Navegar à vista
Os nossos marinheiros do século XV, quando se afoitavam para Sul, para o desconhecido, procuravam, sempre que possível, navegar de forma a irem tendo vista da costa africana, que ficava do lado esquerdo do navio, no lado do bombordo. Faziam-no por segurança e, por isso, passar o cabo Bojador foi uma imensa proeza, na altura, pois, por causa dos baixios que entravam pelo mar dentro, havia que se afastar muito, deixando de ver a costa. Esta forma de seguir rotas marítimas tomou a designação genérica de “navegar à vista” ou seja, de acordo com as circunstâncias, sem ciência e sem risco de maior.

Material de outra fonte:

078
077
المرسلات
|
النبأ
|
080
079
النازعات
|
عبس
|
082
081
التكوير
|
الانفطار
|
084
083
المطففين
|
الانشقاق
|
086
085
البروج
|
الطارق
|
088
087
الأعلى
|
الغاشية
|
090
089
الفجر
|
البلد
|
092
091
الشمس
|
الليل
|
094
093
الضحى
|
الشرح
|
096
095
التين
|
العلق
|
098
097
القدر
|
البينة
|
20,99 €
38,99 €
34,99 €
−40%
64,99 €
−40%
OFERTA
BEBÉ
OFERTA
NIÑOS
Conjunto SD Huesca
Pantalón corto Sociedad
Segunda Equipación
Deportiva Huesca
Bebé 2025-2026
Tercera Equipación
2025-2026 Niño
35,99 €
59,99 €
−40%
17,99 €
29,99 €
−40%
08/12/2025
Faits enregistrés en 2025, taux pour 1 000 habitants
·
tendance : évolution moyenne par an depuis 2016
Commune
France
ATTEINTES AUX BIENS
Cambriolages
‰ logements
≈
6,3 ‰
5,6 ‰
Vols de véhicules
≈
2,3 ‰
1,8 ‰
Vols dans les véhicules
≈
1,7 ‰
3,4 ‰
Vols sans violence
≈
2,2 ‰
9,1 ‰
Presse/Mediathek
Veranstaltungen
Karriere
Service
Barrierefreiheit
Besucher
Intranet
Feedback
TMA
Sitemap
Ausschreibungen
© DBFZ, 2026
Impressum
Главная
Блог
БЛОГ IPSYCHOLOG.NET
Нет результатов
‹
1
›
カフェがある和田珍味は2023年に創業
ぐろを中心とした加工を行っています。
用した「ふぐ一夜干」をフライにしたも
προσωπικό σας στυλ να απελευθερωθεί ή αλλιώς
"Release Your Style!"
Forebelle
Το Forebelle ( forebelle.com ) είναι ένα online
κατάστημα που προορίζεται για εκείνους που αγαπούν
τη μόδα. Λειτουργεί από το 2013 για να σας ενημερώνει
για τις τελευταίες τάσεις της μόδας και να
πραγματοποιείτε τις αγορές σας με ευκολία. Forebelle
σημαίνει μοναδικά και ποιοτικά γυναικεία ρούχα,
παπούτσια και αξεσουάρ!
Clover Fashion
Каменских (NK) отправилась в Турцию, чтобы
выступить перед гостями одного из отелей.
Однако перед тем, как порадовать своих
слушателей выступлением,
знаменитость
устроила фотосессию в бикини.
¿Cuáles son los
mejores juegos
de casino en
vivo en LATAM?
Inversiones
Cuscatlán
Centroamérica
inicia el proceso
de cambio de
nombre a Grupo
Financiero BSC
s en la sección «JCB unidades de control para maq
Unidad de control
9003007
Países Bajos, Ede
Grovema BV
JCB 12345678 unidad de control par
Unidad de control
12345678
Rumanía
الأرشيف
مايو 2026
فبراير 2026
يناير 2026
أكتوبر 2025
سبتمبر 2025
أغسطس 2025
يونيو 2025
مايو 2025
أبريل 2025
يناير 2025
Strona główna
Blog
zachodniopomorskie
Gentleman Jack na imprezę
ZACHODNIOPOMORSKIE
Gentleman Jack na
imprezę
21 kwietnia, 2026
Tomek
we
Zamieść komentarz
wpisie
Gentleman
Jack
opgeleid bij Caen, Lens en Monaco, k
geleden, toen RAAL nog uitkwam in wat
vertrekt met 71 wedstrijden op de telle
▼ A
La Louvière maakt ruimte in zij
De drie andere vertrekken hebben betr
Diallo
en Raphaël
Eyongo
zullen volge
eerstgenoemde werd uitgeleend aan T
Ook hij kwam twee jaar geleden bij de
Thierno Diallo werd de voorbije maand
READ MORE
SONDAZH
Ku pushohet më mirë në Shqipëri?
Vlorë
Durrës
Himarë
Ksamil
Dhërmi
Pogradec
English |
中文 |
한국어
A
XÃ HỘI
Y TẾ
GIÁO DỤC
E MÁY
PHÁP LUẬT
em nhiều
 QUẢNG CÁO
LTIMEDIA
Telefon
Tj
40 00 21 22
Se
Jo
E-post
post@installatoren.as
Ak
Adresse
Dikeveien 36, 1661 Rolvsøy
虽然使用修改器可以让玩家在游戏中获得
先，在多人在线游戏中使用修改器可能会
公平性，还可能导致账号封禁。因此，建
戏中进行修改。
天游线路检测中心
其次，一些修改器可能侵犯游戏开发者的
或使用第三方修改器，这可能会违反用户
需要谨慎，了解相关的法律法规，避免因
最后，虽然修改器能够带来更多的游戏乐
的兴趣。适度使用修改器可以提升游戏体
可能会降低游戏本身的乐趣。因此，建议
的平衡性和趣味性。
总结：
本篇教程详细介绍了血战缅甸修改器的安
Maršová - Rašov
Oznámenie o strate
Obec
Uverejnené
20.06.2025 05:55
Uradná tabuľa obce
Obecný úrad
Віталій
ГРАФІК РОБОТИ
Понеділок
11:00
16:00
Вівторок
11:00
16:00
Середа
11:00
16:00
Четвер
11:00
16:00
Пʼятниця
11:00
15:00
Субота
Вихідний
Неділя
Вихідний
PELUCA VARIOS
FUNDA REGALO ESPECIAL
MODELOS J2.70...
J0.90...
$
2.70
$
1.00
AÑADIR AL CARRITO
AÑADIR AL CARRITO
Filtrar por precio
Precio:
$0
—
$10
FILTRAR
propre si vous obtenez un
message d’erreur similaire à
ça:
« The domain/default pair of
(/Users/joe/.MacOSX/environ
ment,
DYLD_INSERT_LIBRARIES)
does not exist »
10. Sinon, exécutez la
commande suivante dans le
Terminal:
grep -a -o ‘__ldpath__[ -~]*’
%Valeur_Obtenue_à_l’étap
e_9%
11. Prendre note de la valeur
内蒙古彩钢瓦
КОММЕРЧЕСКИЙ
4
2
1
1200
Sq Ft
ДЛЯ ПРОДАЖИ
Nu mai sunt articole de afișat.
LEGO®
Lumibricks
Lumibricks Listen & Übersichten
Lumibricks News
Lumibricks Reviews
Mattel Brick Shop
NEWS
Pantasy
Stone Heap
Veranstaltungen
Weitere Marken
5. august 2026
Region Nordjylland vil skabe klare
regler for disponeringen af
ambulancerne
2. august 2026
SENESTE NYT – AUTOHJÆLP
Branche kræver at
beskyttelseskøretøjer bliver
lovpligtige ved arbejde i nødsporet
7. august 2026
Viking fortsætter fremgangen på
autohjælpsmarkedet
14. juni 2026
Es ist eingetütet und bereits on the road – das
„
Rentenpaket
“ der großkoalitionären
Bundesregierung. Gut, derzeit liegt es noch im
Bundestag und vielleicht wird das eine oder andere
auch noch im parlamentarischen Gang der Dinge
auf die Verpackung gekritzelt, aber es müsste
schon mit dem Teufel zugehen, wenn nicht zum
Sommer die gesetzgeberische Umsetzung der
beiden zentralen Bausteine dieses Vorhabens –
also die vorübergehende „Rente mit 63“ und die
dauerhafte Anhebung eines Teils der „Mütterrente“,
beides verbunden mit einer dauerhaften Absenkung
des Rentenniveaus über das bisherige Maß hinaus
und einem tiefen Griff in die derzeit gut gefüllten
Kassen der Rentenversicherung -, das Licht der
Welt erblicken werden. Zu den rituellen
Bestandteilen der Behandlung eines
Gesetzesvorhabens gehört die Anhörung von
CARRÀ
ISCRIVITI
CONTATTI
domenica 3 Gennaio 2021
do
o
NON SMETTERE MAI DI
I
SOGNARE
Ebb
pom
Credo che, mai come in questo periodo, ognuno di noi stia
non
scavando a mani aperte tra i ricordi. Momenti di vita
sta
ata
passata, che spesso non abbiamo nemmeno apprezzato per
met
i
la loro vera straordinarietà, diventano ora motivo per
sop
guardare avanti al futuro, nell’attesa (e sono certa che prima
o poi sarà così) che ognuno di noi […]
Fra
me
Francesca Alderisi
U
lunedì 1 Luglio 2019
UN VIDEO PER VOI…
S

Não pretendo desmerecer da galhardia dos nossos marinheiros do século XV, porque, na volta de regresso a Lagos e ao reino, os ventos dominantes atiravam-nos para o meio do Atlântico, para a zona dos Açores, e daí tinham de vir até ao continente europeu fazendo a navegação possível em alto-mar. Uma ousadia incomparável para a época. O que pretendo é deixar, por analogia, a mensagem de que o actual Governo conduz a política externa do país – incluindo nela os aspectos financeiros dependentes da vontade da troika – usando o método de “navegação à vista”, pois, umas vezes diz que é “assim” para, na semana seguinte, afirmar que é “assado” e, neste vai e vem de critérios, ninguém se entende ou entende a governação.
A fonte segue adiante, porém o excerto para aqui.